Please give the data again exactly, with no line dropped.
Input section start
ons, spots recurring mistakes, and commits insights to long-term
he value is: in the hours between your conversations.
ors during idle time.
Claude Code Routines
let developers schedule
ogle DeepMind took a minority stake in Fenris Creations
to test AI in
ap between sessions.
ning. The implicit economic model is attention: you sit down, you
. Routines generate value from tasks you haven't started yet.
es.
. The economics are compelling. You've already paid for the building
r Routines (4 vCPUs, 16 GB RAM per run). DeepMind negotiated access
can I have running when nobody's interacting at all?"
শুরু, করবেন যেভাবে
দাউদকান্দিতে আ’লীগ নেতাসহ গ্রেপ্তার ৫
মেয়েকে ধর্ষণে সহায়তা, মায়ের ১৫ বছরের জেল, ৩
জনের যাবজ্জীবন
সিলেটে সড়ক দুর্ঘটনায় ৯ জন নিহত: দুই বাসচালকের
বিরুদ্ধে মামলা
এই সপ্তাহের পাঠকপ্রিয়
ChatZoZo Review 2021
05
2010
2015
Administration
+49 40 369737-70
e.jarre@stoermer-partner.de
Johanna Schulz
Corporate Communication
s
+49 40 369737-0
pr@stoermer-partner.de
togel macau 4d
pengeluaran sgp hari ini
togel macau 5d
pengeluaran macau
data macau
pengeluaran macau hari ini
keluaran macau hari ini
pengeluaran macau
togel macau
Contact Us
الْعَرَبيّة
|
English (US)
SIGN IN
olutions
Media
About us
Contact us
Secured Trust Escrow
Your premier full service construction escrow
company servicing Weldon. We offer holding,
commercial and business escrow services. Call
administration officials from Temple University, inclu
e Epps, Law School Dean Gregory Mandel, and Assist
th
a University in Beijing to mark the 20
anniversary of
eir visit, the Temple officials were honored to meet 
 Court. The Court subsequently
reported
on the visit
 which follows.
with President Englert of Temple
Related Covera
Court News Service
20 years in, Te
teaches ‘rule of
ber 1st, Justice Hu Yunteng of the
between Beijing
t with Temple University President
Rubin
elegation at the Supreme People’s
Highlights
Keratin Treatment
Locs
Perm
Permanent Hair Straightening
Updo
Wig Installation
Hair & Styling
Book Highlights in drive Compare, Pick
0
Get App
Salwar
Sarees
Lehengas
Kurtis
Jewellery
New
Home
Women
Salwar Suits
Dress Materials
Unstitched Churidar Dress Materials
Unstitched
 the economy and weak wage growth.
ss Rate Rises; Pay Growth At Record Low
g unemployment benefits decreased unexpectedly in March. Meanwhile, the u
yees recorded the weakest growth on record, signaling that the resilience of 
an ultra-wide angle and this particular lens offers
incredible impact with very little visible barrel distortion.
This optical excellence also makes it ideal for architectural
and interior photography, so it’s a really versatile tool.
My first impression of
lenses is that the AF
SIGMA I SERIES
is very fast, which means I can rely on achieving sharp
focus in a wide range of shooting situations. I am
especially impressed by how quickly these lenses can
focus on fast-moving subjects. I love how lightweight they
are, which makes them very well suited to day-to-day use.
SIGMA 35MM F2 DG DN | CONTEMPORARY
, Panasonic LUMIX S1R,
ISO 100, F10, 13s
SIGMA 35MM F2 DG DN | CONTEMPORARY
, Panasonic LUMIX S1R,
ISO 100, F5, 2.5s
Input section end
→ Problem solution
ons, spots recurring mistakes, and commits insights to long-term
he value is: in the hours between your conversations.
ors during idle time.
Claude Code Routines
let developers schedule
ogle DeepMind took a minority stake in Fenris Creations
to test AI in
ap between sessions.
ning. The implicit economic model is attention: you sit down, you
. Routines generate value from tasks you haven't started yet.
es.
. The economics are compelling. You've already paid for the building
r Routines (4 vCPUs, 16 GB RAM per run). DeepMind negotiated access
can I have running when nobody's interacting at all?"
শুরু, করবেন যেভাবে
দাউদকান্দিতে আ’লীগ নেতাসহ গ্রেপ্তার ৫
মেয়েকে ধর্ষণে সহায়তা, মায়ের ১৫ বছরের জেল, ৩
জনের যাবজ্জীবন
সিলেটে সড়ক দুর্ঘটনায় ৯ জন নিহত: দুই বাসচালকের
বিরুদ্ধে মামলা
এই সপ্তাহের পাঠকপ্রিয়
ChatZoZo Review 2021
05
2010
2015
Administration
+49 40 369737-70
e.jarre@stoermer-partner.de
Johanna Schulz
Corporate Communication
s
+49 40 369737-0
pr@stoermer-partner.de
togel macau 4d
pengeluaran sgp hari ini
togel macau 5d
pengeluaran macau
data macau
pengeluaran macau hari ini
keluaran macau hari ini
pengeluaran macau
togel macau
Contact Us
الْعَرَبيّة
|
English (US)
SIGN IN
olutions
Media
About us
Contact us
Secured Trust Escrow
Your premier full service construction escrow
company servicing Weldon. We offer holding,
commercial and business escrow services. Call
administration officials from Temple University, inclu
e Epps, Law School Dean Gregory Mandel, and Assist
th
a University in Beijing to mark the 20
anniversary of
eir visit, the Temple officials were honored to meet 
 Court. The Court subsequently
reported
on the visit
 which follows.
with President Englert of Temple
Related Covera
Court News Service
20 years in, Te
teaches ‘rule of
ber 1st, Justice Hu Yunteng of the
between Beijing
t with Temple University President
Rubin
elegation at the Supreme People’s
Highlights
Keratin Treatment
Locs
Perm
Permanent Hair Straightening
Updo
Wig Installation
Hair & Styling
Book Highlights in drive Compare, Pick
0
Get App
Salwar
Sarees
Lehengas
Kurtis
Jewellery
New
Home
Women
Salwar Suits
Dress Materials
Unstitched Churidar Dress Materials
Unstitched
 the economy and weak wage growth.
ss Rate Rises; Pay Growth At Record Low
g unemployment benefits decreased unexpectedly in March. Meanwhile, the u
yees recorded the weakest growth on record, signaling that the resilience of 
an ultra-wide angle and this particular lens offers
incredible impact with very little visible barrel distortion.
This optical excellence also makes it ideal for architectural
and interior photography, so it’s a really versatile tool.
My first impression of
lenses is that the AF
SIGMA I SERIES
is very fast, which means I can rely on achieving sharp
focus in a wide range of shooting situations. I am
especially impressed by how quickly these lenses can
focus on fast-moving subjects. I love how lightweight they
are, which makes them very well suited to day-to-day use.
SIGMA 35MM F2 DG DN | CONTEMPORARY
, Panasonic LUMIX S1R,
ISO 100, F10, 13s
SIGMA 35MM F2 DG DN | CONTEMPORARY
, Panasonic LUMIX S1R,
ISO 100, F5, 2.5s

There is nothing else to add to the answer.